I’m testing out DropDMG to use to create Disc Images of mounted Firestore FS-100 DTE devices in our digital video workflow. I have a couple of questions.

First, I want to test single and multiple (simultaneous) image creations from these devices. In other words, one DTE at a time or two at a time (we shoot multiple cameras). I’m curious what one should expect as far as the amount of time to create an image in either scenario.

For my first complete test, I created two images at the same time from two mounted DTE’s, fsA and fsB (with an equal 69GB on each disk), choosing volume B (internal RAID 0 with 2x500GB Drives) for fsB, and volume A (internal RAID 0 with 4x750GB Drives) for fsA… on a MacPro Dual 3Ghz machine with 8GB RAM.

The following facts are most relevant:

  1. The firestore uses a FAT32 volume (this is not optional).
  2. The disc has read/write access by default.
  3. I chose the following preferences:
    a. Format = .dmg Read-only
    b. Options = Use cusom icon, and Auto-open
    c. Save = Ask Later, and Promt for names (append date)
  4. I started fsA, then imediately started fsB

The results:
fsB took 41 min. to complete the Copy stage and then an additional 24 min. to Save. Total = 65 min.
fsA took 74 min. to complete the Copy stage and then an additional 14 min. to Save. Total = 88 min.

My next test will be a duplicate test, only I plan to swap the targets between them and test one at a time vs. simultaneously.

My questions are:

  1. What is happening between the Copy stage vs. the Saving stage? I ask because DropDMG mounted the volume temporarily before starting the Saving stage.
  2. Are there any settings I should change that would speed up the process?

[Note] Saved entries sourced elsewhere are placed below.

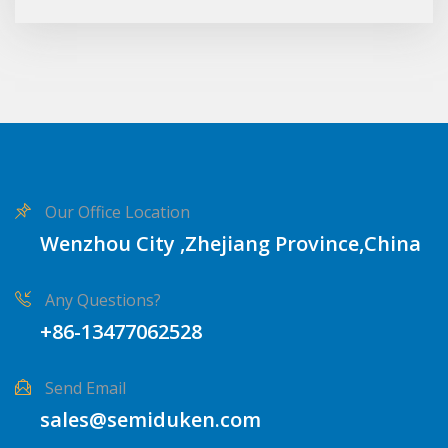
Our Office Location
Wenzhou City ,Zhejiang Province,China
Any Questions?
+86-13477062528
Send Email
sales@semiduken.com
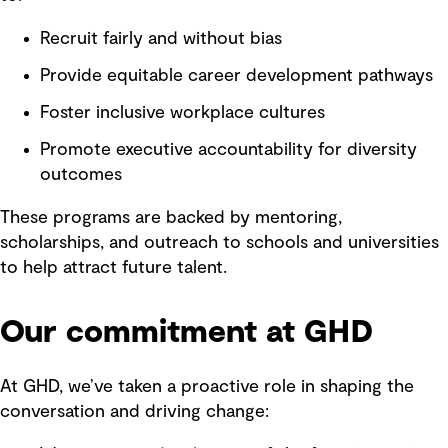
Recruit fairly and without bias
Provide equitable career development pathways
Foster inclusive workplace cultures
Promote executive accountability for diversity
outcomes
These programs are backed by mentoring,
scholarships, and outreach to schools and universities
to help attract future talent.
Our commitment at GHD
At GHD, we’ve taken a proactive role in shaping the
conversation and driving change:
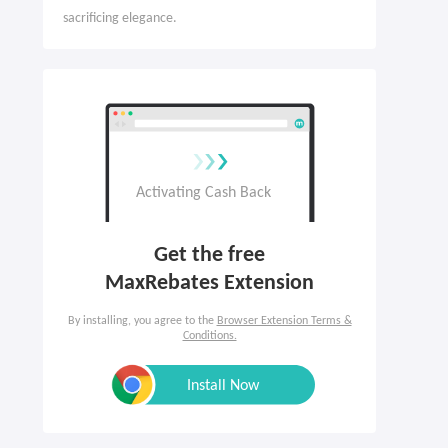
sacrificing elegance.
Get the free

MaxRebates Extension
By installing, you agree to the
Browser Extension Terms &
Conditions.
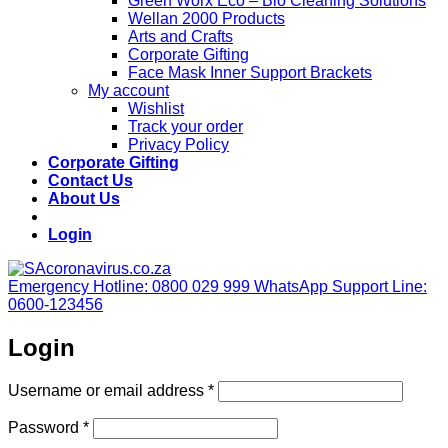
Green Worx Eco – Bio Cleaning Solutions
Wellan 2000 Products
Arts and Crafts
Corporate Gifting
Face Mask Inner Support Brackets
My account
Wishlist
Track your order
Privacy Policy
Corporate Gifting
Contact Us
About Us
Login
Emergency Hotline: 0800 029 999
WhatsApp Support Line:
0600-123456
Login
Required
Username or email address
*
Required
Password
*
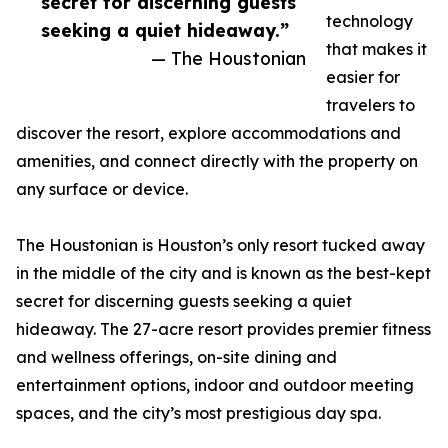
secret for discerning guests
technology
seeking a quiet hideaway.”
that makes it
— The Houstonian
easier for
travelers to
discover the resort, explore accommodations and
amenities, and connect directly with the property on
any surface or device.
The Houstonian is Houston’s only resort tucked away
in the middle of the city and is known as the best-kept
secret for discerning guests seeking a quiet
hideaway. The 27-acre resort provides premier fitness
and wellness offerings, on-site dining and
entertainment options, indoor and outdoor meeting
spaces, and the city’s most prestigious day spa.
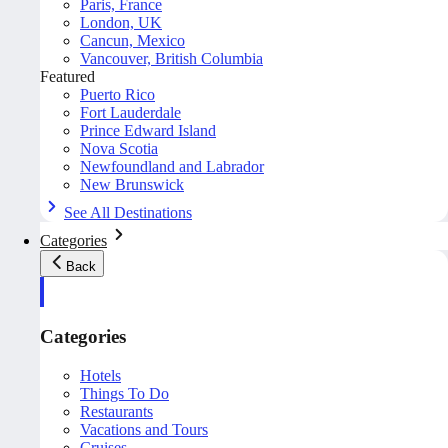
Paris, France
London, UK
Cancun, Mexico
Vancouver, British Columbia
Featured
Puerto Rico
Fort Lauderdale
Prince Edward Island
Nova Scotia
Newfoundland and Labrador
New Brunswick
See All Destinations
Categories
Back
Categories
Hotels
Things To Do
Restaurants
Vacations and Tours
Cruises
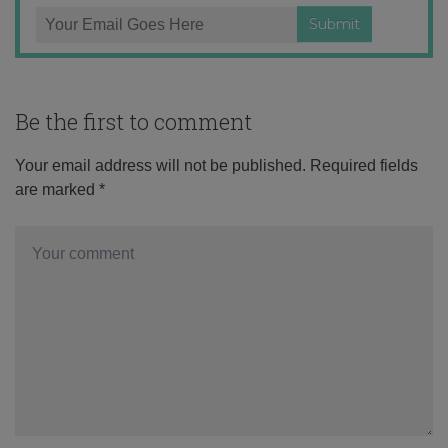
Be the first to comment
Your email address will not be published.
Required fields
are marked
*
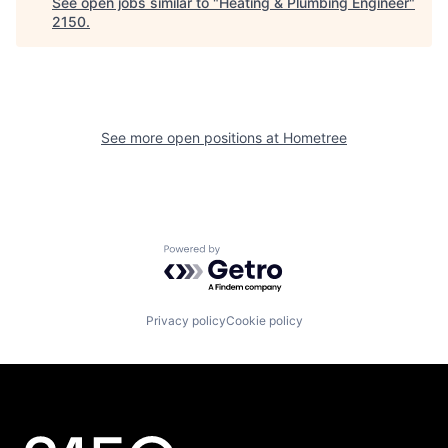
See open jobs similar to "
Heating & Plumbing Engineer
"
2150
.
See more open positions at
Hometree
Powered by Getro.com
Privacy policy
Cookie policy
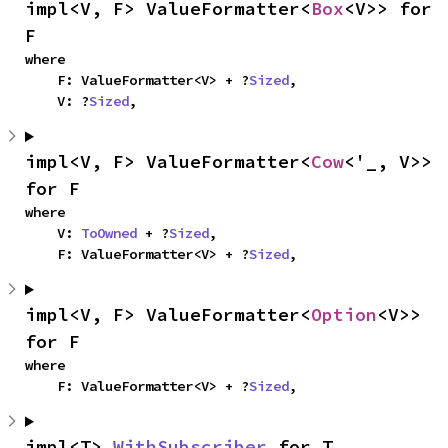
impl<V, F> ValueFormatter<
Box
<V>> for 
F
where

    F: ValueFormatter<V> + ?
Sized
,

    V: ?
Sized
,
impl<V, F> ValueFormatter<
Cow
<'_, V>> 
for F
where

    V: 
ToOwned
 + ?
Sized
,

    F: ValueFormatter<V> + ?
Sized
,
impl<V, F> ValueFormatter<
Option
<V>> 
for F
where

    F: ValueFormatter<V> + ?
Sized
,
impl<T> 
WithSubscriber
 for T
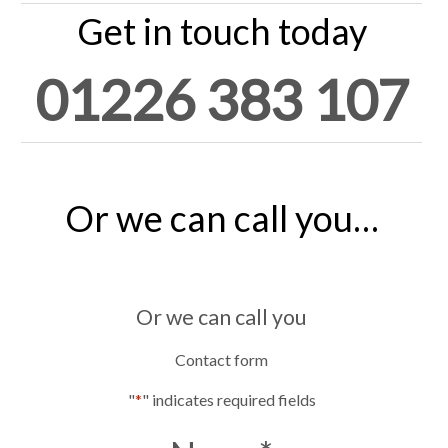
Get in touch today
01226 383 107
Or we can call you…
Or we can call you
Contact form
"
*
" indicates required fields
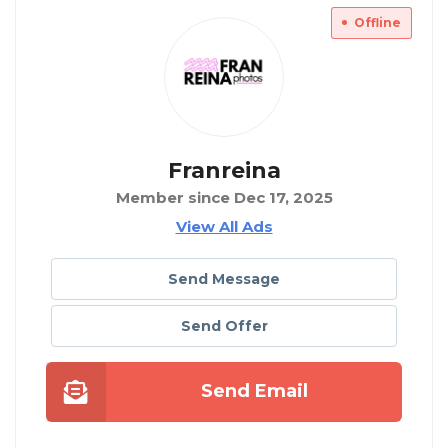
Offline
Franreina
Member since Dec 17, 2025
View All Ads
Send Message
Send Offer
Send Email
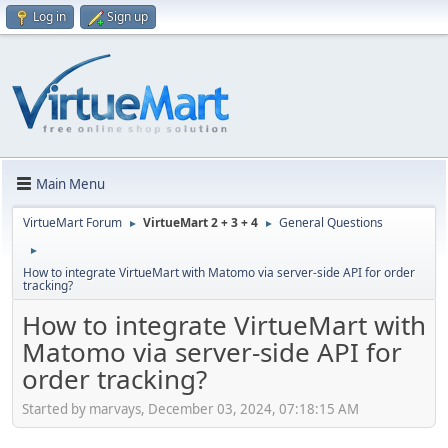
Log in
Sign up
Main Menu
VirtueMart Forum
VirtueMart 2 + 3 + 4
General Questions
►
►
►
How to integrate VirtueMart with Matomo via server-side API for order
tracking?
How to integrate VirtueMart with
Matomo via server-side API for
order tracking?
Started by marvays, December 03, 2024, 07:18:15 AM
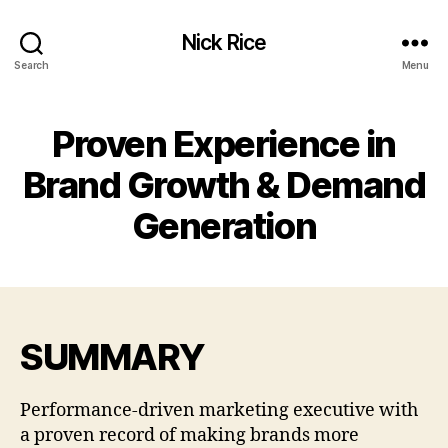
Nick Rice
Search
Menu
Proven Experience in
Brand Growth & Demand
Generation
SUMMARY
Performance-driven marketing executive with
a proven record of making brands more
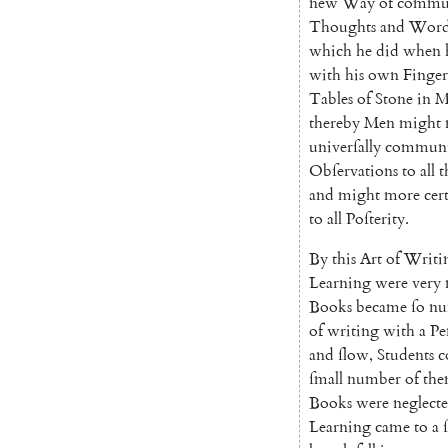
new
Way
of
com
mu
Thoughts
and
Word
which
he
did
when
with
his
own
Finger
Tables
of
Stone
in
M
thereby
Men
might
univerſally
communi
Obſervations
to
all
t
and
might
more
cer
to
all
Poſterity
.
By
this
Art
of
Writi
Learning
were
very
Books
became
ſo
nu
of
writing
with
a
Pe
and
ſlow
,
Students
c
ſmall
number
of
th
Books
were
neglect
Learning
came
to
a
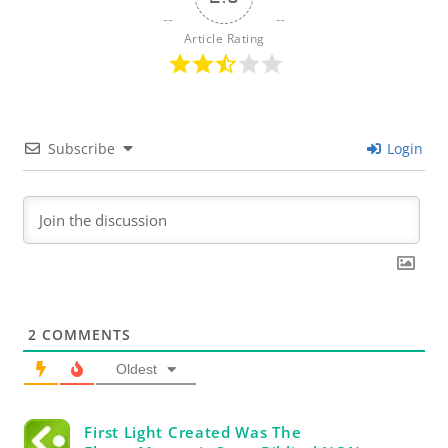
Article Rating
Subscribe
Login
2
COMMENTS
Oldest
First Light Created Was The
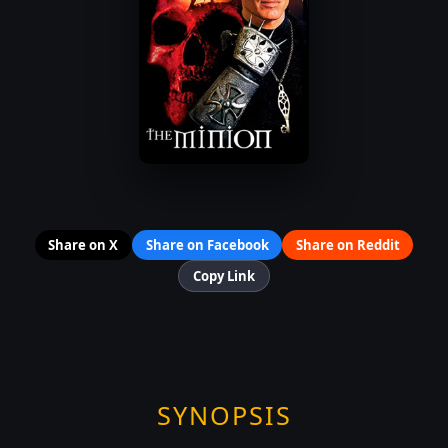
Share on X
Share on Facebook
Share on Reddit
Copy Link
SYNOPSIS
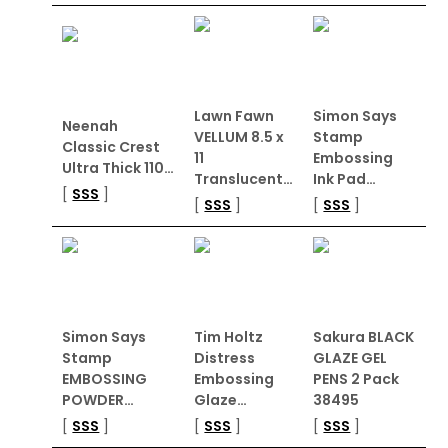
Lawn Fawn
Simon Says
Neenah
VELLUM 8.5 x
Stamp
Classic Crest
11
Embossing
Ultra Thick 110…
Translucent…
Ink Pad…
[
SSS
]
[
SSS
]
[
SSS
]
Simon Says
Tim Holtz
Sakura BLACK
Stamp
Distress
GLAZE GEL
EMBOSSING
Embossing
PENS 2 Pack
POWDER…
Glaze…
38495
[
SSS
]
[
SSS
]
[
SSS
]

DropDMG needs to mount the image in order to copy the custom icon and set the image to auto-open.

It would be a little faster if you turned off custom icons and auto-open. I’m working on some improvements to make disk image creation much faster for large images, but for now those are the only options changes to make it faster. Of course, since you’re dealing with digital video files you do not want to use a compressed .dmg format, as it would slow everything down for very little benefit in terms of disk space saved.

So then, is it technically finished at that point? It happened between the copy and saving stage. Should it take that much longer to save?

At that point, you have a read-write image with the finished contents. During the Saving stage, it compacts the unused space and calculates a checksum so that the contents of the image can be verified.